Parafraseando Simone de Beauvoir: ninguém nasce mãe, torna-se mãe

Ei, você com essas olheiras batendo nos joelhos. Você que nunca teve o prazer de ler um boletim escolar na companhia de alguém. Que troca fralda com uma mão e lâmpada com a outra. Que vê um pai postando declarações de amor para o filho nas redes sociais e recebendo dezenas de likes —aê, paizão! – mas nunca vê esse mesmo paizão aparecer para levar a criança para um passeio. Que tem que implorar pela pensão com um chapéu na mão, agradecendo qualquer moeda que tilinte lá dentro.

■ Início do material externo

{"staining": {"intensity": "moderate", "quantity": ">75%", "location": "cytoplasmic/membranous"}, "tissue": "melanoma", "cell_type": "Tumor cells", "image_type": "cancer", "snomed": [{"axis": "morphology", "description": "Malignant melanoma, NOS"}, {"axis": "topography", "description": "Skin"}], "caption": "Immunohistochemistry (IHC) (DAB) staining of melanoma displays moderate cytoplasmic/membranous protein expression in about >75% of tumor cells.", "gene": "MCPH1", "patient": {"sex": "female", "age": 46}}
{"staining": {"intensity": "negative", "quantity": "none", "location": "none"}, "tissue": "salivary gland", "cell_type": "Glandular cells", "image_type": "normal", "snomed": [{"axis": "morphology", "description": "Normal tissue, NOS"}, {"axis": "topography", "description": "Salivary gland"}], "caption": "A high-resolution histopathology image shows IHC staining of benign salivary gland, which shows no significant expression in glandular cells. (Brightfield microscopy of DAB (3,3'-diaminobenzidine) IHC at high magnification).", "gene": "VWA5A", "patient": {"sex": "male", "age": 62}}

Você que, esses dias, para não ver seu filho desapontado, comprou um presente para si mesma, deu para ele e disse: me entrega isso no Dia das Mães. Que, quando dá bronca, assiste ao menino querendo o consolo de outra pessoa, mas só tendo você em casa, volta conformado para os seus braços. Você que às vezes se tranca no banheiro e abre a torneira para o filho não te ouvir chorando baixinho.

Parece que você está sozinha e, de certa forma, está mesmo, mas também não. No Brasil, existem 11 milhões de mães solo, mulheres que lideram seus lares sem parceiros e com filhos —dessas, 150 mil ao ano sequer têm seus filhos reconhecidos pelos pais em cartório.

Some a isso as mães solo que improvisam seu solo fora das estatísticas, às vezes até morando com o pai dos filhos mas segurando sozinhas a pilastra financeira e afetiva.

Some ainda as mães solidão, aquelas que têm o pai ao seu lado mas participando só daquilo que ele pode ou gosta de participar. Aquele que faz o almoço quando pode. Que vai na reunião da escola quando pode. Como se estivesse fazendo um favor. Já a mãe, se não pode, que dê um jeito, o que deixa bem clara a hierarquia e a relação de poder silenciosa que existe da porta para dentro de muitas casas.

Às vezes, essas mães solidão são ainda mais sós do que as mães solo, porque vivem sua solidão em silêncio, na expectativa de uma transformação e de um companheirismo que nunca chega, sempre frustradas, e sem formar as redes de apoio que as mães solo logo se vêm obrigadas a formar.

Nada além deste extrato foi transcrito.